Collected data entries
"""

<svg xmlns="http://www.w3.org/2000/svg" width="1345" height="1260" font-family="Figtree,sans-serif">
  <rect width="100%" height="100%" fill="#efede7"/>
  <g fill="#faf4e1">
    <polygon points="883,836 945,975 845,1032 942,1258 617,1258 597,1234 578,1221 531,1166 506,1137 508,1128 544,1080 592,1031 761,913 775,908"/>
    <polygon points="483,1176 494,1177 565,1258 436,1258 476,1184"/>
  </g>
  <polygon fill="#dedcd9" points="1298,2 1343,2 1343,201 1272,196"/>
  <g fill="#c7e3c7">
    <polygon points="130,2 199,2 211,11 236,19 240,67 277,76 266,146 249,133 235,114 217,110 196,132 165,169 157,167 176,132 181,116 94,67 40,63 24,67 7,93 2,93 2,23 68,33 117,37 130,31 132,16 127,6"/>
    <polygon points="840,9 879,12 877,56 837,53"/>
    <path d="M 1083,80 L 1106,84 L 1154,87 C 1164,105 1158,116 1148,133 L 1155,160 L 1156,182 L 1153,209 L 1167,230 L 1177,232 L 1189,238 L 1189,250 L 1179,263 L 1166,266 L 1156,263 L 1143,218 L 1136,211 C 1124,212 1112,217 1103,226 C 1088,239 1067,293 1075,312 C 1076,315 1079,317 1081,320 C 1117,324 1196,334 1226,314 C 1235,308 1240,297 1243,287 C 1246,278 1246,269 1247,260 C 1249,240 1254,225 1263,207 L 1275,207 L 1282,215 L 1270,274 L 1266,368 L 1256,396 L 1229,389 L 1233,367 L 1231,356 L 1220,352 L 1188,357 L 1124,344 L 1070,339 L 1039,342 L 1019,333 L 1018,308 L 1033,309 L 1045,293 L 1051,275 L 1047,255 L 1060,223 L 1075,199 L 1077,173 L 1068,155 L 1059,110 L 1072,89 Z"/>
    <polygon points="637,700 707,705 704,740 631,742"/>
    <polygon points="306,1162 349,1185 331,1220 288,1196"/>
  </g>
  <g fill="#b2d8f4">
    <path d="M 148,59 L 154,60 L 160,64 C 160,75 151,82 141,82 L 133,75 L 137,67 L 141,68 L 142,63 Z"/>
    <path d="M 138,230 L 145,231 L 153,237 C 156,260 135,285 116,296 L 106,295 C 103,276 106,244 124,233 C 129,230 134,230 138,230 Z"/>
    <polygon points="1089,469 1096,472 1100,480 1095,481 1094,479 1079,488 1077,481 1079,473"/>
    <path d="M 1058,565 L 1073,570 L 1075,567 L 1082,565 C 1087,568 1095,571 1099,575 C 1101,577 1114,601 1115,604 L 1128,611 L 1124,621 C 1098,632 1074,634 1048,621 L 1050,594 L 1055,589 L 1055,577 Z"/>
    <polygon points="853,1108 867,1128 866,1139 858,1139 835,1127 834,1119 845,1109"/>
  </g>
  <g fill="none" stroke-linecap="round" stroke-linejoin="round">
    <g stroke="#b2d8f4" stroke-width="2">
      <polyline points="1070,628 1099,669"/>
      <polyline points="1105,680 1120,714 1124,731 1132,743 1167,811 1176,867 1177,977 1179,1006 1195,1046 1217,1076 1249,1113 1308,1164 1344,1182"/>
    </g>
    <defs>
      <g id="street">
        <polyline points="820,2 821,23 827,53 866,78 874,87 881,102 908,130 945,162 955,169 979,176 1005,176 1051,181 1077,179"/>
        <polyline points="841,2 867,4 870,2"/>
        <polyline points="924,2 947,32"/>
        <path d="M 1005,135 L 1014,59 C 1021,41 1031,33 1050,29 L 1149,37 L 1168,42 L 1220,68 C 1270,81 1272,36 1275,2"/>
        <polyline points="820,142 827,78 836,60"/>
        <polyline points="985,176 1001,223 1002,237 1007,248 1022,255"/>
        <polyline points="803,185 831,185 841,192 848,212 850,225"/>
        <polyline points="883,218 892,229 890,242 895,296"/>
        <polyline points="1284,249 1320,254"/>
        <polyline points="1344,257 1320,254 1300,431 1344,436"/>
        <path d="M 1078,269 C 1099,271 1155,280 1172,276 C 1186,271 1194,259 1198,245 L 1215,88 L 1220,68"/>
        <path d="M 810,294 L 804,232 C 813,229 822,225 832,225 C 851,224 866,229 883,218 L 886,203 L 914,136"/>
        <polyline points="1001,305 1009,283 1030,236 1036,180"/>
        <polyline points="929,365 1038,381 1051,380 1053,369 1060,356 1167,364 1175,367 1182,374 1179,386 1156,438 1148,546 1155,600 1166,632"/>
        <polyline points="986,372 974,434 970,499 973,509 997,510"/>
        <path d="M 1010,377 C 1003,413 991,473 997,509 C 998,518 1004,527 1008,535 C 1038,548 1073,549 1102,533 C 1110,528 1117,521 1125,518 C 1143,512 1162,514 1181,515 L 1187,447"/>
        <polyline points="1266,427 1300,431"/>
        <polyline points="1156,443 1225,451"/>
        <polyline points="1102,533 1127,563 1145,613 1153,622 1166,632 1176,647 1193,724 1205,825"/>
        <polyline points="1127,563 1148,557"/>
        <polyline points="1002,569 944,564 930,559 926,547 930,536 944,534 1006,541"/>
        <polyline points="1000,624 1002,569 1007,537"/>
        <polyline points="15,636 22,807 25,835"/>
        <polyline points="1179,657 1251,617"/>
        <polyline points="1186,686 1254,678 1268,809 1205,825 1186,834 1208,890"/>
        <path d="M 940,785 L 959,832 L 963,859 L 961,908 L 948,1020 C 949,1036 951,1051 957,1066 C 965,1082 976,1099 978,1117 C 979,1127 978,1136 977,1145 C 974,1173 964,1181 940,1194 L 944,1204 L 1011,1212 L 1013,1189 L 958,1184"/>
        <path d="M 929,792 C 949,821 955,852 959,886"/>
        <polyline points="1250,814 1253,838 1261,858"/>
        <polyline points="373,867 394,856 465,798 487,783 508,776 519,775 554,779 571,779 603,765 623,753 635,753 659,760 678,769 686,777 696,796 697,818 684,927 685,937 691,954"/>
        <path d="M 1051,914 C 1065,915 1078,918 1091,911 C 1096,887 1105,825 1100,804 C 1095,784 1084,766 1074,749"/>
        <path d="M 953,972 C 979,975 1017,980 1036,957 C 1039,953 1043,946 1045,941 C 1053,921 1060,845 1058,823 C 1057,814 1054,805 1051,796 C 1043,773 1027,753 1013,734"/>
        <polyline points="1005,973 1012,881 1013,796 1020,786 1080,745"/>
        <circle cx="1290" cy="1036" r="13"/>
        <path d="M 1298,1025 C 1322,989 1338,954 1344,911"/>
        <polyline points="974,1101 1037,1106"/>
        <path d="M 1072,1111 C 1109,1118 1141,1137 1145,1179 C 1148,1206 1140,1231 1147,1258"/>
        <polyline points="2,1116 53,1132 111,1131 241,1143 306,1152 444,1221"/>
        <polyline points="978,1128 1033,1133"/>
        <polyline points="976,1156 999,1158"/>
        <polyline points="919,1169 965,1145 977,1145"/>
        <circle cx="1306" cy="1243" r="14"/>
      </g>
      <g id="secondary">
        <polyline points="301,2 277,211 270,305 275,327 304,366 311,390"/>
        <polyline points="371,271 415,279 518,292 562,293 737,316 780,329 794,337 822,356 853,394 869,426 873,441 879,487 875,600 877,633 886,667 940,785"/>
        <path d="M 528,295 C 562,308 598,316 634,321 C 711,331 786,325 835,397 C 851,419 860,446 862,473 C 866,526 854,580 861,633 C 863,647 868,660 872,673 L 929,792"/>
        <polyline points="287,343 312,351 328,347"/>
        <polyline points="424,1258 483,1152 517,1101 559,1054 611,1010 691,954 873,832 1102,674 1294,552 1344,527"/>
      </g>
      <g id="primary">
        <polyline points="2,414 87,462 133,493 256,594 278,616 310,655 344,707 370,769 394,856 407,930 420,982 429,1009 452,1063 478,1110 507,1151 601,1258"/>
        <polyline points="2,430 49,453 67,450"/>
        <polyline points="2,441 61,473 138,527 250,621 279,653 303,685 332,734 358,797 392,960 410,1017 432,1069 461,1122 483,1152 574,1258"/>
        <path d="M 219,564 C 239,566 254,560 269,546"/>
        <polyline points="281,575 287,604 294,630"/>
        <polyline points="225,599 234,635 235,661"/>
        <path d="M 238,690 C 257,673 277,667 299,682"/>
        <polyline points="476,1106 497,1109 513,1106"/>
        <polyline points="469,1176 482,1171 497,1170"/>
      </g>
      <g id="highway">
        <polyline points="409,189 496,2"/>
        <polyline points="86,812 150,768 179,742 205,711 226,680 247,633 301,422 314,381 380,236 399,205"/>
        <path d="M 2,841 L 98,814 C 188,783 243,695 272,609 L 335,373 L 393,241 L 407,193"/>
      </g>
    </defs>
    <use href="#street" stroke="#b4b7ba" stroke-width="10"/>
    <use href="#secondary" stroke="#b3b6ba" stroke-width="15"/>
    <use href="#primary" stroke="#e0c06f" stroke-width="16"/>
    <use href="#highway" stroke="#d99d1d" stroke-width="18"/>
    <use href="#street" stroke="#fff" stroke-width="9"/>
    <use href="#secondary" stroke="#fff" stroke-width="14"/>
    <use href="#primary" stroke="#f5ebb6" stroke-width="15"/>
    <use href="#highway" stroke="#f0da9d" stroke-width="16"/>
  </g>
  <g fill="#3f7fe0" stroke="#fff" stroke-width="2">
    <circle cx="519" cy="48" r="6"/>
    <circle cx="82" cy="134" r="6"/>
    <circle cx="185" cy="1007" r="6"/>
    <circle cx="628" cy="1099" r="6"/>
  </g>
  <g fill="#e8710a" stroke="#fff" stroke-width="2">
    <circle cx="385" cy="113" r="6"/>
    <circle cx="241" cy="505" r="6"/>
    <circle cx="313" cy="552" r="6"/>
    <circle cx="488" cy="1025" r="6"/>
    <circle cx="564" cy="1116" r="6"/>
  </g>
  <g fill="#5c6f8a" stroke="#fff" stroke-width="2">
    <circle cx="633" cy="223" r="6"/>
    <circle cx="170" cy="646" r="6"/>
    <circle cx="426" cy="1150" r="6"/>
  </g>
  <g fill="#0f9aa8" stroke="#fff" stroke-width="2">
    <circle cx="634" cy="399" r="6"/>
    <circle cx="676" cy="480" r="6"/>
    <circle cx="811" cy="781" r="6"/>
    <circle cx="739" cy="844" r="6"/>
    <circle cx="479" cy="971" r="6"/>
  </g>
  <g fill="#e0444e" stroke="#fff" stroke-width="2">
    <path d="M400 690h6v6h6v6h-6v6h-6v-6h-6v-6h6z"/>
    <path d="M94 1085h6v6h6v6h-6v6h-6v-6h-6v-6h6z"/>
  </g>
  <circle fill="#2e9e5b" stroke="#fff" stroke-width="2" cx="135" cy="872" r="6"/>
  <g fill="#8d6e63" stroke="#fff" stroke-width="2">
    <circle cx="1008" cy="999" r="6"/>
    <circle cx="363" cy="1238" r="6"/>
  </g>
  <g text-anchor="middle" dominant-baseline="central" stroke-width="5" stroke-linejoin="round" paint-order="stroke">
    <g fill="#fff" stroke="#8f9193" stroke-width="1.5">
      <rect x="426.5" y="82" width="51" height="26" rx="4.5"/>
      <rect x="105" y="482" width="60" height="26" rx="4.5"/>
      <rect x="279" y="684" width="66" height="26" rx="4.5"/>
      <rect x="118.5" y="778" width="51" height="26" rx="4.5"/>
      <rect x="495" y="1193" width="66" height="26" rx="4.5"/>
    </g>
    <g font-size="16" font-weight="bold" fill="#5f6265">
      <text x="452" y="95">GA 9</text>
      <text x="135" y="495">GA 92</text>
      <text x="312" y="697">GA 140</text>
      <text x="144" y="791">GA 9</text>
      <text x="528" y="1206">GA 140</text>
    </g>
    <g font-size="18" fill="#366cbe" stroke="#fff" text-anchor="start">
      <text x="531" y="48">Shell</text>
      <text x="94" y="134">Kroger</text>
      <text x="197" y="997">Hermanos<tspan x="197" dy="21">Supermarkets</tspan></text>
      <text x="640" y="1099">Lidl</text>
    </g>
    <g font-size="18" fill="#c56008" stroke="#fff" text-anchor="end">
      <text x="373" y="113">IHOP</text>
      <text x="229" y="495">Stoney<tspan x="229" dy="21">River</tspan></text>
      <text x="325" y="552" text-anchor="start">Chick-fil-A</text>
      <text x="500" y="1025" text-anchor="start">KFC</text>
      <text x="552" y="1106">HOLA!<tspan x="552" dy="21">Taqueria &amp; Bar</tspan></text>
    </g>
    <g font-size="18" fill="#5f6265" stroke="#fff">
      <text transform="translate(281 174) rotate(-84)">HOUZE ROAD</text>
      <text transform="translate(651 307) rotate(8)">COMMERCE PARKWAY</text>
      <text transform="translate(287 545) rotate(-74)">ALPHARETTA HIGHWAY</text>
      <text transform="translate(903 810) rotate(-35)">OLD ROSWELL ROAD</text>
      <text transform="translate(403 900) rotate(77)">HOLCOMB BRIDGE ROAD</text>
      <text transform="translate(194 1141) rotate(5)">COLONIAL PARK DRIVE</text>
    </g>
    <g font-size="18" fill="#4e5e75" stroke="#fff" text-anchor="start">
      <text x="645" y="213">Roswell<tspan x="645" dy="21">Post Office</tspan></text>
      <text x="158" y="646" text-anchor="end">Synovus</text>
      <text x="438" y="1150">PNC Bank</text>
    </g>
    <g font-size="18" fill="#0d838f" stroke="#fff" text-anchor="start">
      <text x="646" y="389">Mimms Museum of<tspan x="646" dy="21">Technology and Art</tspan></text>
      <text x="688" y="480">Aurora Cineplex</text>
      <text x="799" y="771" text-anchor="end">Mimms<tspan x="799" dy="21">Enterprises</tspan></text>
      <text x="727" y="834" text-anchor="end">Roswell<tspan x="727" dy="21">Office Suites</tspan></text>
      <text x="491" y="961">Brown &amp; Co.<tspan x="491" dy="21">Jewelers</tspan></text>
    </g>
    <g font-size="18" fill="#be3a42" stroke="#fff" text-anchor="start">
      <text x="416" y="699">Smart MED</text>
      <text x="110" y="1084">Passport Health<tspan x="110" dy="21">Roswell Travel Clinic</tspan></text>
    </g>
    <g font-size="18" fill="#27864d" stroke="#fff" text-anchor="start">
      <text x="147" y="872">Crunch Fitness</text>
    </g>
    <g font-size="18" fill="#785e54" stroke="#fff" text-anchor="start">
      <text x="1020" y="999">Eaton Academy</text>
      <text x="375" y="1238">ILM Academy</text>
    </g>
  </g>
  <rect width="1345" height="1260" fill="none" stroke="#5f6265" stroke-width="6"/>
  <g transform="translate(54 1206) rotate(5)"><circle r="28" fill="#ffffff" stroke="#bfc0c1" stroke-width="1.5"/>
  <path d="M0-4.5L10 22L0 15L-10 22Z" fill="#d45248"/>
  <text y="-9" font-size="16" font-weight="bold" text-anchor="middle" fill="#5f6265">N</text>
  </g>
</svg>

"""

Respond with a number only, please: how many lines in this data include the word "linejoin".

■ TASK SOLUTION ■
2